* [Directions]:
Extract each line holding the word "this" from the entries.

Saved entries
-- Opening Marker --

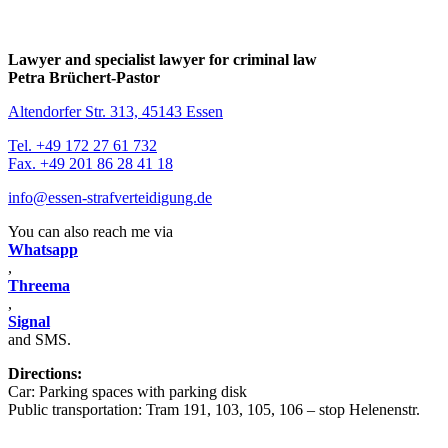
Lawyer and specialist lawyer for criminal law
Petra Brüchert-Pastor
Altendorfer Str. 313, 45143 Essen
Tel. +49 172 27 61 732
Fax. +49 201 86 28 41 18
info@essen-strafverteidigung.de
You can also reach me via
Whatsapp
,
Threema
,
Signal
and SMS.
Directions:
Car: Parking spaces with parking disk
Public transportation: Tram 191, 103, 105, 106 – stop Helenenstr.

-- Closing Marker --
-- Opening Marker --

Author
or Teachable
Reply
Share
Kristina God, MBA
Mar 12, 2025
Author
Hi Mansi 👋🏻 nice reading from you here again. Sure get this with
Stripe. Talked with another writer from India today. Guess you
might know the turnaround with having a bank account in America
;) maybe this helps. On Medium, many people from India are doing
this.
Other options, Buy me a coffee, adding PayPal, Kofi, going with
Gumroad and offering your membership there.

-- Closing Marker --

* [Written solution]:
Hi Mansi 👋🏻 nice reading from you here again. Sure get this with
;) maybe this helps. On Medium, many people from India are doing
this.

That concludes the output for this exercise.